Text passage »
Latitude: 51.3108 / 51°18'39"N

Longitude: -2.7472 / 2°44'49"W

OS Eastings: 348013.314477

OS Northings: 157124.208897

OS Grid: ST480571

Mapcode National: GBR JJ.XMPB

Mapcode Global: VH89B.B9HY

Entry Name: World War II bombing decoy complex, anti-aircraft obstructions and Beacon Batch round barrow cemetery on Black Down

Scheduled Date: 20 July 1933

Last Amended: 8 September 2003

Source: Historic England

Source ID: 1020995

English Heritage Legacy ID: 33064

County: Somerset

Civil Parish: Cheddar

Traditional County: Somerset

Lieutenancy Area (Ceremonial County): Somerset

Details

The monument, which falls into two separate areas of protection, includes
a World War II bombing decoy together with two associated control
buildings, anti-aircraft obstructions of World War II in the form of rows
of earth mounds and stone cairns visible both on the ground and in aerial
photographs. It also includes a number of prehistoric round barrows of
various types which together form the Beacon Batch round barrow cemetery
and are believed to date to the Bronze Age. The bombing decoy was
constructed in the early years of World War II as part of the defences of
the city of Bristol against German air raid attacks. The aircraft landing
obstructions were built as part of a national programme of anti-invasion
measures. The site lies on Black Down at the western end of the Mendip
Hills some 25km south west of the centre of Bristol.

The bombing decoy was part of a sophisticated system aimed at diverting
hostile air attacks away from Bristol whilst at the same time drawing
enemy bombers to within range of anti-aircraft fire. In the event of an
imminent air raid on Bristol, lighting decoys were put into operation on
Black Down south of Burrington and in the vicinity of Ashridge Farm. The
lighting decoys, known as QL sites, attempted to simulate the city lights
of Bristol under black-out conditions and they included devices to mimic
the flickering lights of railway marshalling yards as seen from the air
and the characteristic arcing flash of city trams. If the decoy was
considered to have been successful in attracting aircraft then
pre-prepared fires (known as QF sites) were electrically ignited to create
the illusion of targets having been set alight. The QF sites were operated
from control buildings placed at least 400m from the decoy fires; two
control buildings survive within this scheduling, the third is a separate
scheduling.

The QL decoy sites on Black Down were intended to replicate the lighting
patterns for the centre of Bristol and the position of main railway depots
when viewed from the air. The site was known collectively as C82 and
Dobinson and Schofield et al have identified the various components in
documentary sources and on the ground respectively. Thus, a decoy site
located to the east of the scheduling represented Bristol's East Depot
whilst a site at Ashridge Farm to the south represented the West Depot.
Neither of these two decoy sites have survived although the control
building for the Ashridge Farm site still stands and is the subject of a
separate scheduling. The focus of the QL sites was on Black Down where
sites `a' `c' `d' and `e' represented Canon's Marsh marshalling yard,
Temple Meads station, Pylle Hill goods yard and Kingsland Road sidings
respectively. All of these sites lie within the scheduling with the
exception of site `a' which appears no longer to survive. The Temple Meads
site `c' was backed up by a QF fire decoy which survives in the form of
the firebreak trenches which enclosed the emplacements used for simulating
burning `buildings'. All of the surviving decoys retain buried features
such as cabling, but also have slight earthwork remains, best seen during
the winter.

Data »
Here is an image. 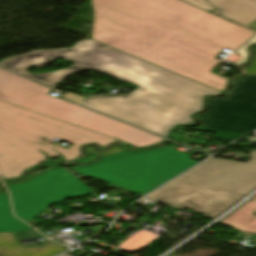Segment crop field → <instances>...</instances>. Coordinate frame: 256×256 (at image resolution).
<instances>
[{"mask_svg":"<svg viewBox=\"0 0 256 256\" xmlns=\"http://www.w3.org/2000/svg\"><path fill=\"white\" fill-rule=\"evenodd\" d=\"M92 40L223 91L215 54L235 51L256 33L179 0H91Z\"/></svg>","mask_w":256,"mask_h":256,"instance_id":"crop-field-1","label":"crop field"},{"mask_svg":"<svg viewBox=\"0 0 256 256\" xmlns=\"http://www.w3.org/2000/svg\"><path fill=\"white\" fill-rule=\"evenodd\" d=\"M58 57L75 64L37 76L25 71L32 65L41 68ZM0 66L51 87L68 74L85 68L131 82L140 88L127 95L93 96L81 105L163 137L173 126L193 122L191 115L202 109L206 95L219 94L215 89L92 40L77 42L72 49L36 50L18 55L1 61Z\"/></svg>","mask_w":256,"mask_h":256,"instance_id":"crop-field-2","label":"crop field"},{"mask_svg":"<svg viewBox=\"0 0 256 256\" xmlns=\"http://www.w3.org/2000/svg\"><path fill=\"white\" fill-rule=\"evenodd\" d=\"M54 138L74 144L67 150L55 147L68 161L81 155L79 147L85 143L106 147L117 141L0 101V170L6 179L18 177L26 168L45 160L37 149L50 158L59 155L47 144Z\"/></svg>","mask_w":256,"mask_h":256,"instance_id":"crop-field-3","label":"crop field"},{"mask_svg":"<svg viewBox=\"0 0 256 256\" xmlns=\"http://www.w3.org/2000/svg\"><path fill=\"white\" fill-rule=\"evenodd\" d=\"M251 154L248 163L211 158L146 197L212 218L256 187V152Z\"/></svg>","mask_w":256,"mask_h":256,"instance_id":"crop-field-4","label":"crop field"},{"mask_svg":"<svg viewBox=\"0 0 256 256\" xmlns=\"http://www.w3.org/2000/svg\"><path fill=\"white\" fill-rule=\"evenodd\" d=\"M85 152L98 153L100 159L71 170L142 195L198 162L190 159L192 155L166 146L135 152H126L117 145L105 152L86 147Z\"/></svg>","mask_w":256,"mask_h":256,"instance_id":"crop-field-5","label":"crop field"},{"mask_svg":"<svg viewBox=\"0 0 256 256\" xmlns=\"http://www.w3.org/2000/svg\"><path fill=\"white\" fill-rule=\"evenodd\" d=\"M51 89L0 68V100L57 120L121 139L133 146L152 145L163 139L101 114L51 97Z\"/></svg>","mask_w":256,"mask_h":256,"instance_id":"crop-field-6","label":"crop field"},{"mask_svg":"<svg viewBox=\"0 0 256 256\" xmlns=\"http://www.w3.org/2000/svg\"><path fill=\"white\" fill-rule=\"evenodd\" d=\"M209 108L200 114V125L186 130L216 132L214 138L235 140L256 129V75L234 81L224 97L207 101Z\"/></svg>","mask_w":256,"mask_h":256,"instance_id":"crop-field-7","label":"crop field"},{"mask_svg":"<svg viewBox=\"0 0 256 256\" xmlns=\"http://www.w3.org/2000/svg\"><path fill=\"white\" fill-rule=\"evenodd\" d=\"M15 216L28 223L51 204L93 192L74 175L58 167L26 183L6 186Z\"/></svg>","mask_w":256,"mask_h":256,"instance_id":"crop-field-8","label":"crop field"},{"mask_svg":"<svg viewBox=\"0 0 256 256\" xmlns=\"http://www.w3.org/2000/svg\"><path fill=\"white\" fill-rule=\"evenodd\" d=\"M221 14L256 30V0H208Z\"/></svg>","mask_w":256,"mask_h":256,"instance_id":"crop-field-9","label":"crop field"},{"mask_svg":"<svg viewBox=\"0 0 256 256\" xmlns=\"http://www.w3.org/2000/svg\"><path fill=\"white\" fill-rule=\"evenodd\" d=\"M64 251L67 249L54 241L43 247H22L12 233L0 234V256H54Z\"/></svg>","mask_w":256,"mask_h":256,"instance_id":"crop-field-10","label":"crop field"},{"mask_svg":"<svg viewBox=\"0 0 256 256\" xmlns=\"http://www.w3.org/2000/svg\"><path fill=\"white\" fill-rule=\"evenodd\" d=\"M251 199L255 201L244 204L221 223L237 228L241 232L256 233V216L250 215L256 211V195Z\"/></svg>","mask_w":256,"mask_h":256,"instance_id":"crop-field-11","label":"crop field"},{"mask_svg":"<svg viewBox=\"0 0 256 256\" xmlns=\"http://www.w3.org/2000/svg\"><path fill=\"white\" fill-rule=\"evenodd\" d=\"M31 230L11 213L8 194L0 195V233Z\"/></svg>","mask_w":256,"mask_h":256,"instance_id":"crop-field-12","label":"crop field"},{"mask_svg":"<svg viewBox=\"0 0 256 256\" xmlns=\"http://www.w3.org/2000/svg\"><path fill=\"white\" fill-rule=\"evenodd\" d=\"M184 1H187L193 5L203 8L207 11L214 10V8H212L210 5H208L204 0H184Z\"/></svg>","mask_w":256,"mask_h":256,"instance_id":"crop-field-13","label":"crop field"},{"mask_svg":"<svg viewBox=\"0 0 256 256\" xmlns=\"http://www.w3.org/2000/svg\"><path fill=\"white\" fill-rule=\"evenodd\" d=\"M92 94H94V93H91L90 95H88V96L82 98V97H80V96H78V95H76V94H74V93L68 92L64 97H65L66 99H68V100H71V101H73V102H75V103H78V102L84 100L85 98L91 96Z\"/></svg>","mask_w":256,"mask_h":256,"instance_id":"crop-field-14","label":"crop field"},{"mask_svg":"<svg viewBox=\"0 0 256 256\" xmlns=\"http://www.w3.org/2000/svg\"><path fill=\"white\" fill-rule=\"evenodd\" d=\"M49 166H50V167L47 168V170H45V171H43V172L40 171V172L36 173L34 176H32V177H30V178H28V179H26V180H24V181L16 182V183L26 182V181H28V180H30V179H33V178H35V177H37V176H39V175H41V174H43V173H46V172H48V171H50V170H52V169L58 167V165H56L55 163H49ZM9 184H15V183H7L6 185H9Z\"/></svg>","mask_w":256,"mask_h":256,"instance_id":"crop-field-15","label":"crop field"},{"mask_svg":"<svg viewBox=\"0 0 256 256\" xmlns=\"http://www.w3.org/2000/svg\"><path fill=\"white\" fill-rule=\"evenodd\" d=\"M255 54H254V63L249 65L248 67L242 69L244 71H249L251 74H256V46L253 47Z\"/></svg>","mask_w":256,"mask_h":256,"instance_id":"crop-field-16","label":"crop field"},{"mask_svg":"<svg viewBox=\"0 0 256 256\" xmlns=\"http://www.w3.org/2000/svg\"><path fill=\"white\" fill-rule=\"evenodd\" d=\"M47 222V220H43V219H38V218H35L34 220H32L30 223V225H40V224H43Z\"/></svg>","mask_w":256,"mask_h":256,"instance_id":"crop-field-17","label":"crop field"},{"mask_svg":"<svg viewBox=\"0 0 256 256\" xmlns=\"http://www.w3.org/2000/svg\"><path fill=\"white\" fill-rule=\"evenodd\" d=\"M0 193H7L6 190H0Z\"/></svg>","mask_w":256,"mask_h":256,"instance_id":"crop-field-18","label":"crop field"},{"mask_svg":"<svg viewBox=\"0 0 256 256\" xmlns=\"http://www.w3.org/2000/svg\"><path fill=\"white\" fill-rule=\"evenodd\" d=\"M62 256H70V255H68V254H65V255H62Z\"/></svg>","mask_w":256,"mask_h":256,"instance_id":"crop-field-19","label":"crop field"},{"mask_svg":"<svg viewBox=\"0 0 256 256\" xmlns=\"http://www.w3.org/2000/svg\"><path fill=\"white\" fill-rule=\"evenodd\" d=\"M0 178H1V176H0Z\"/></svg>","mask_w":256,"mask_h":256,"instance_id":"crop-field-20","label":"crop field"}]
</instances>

Directive 1 »
Repeat the stretch from "The monument, which" through "centre of Bristol." in the text on the Black Down bombing decoy, word for word.
Directive 2 »
In the text on the Black Down bombing decoy, what name was given to the pre-prepared fires that were lit electrically to make it look as if targets were burning?

Finished answer 1 »
The monument, which falls into two separate areas of protection, includes
a World War II bombing decoy together with two associated control
buildings, anti-aircraft obstructions of World War II in the form of rows
of earth mounds and stone cairns visible both on the ground and in aerial
photographs. It also includes a number of prehistoric round barrows of
various types which together form the Beacon Batch round barrow cemetery
and are believed to date to the Bronze Age. The bombing decoy was
constructed in the early years of World War II as part of the defences of
the city of Bristol against German air raid attacks. The aircraft landing
obstructions were built as part of a national programme of anti-invasion
measures. The site lies on Black Down at the western end of the Mendip
Hills some 25km south west of the centre of Bristol.

Finished answer 2 »
QF sites.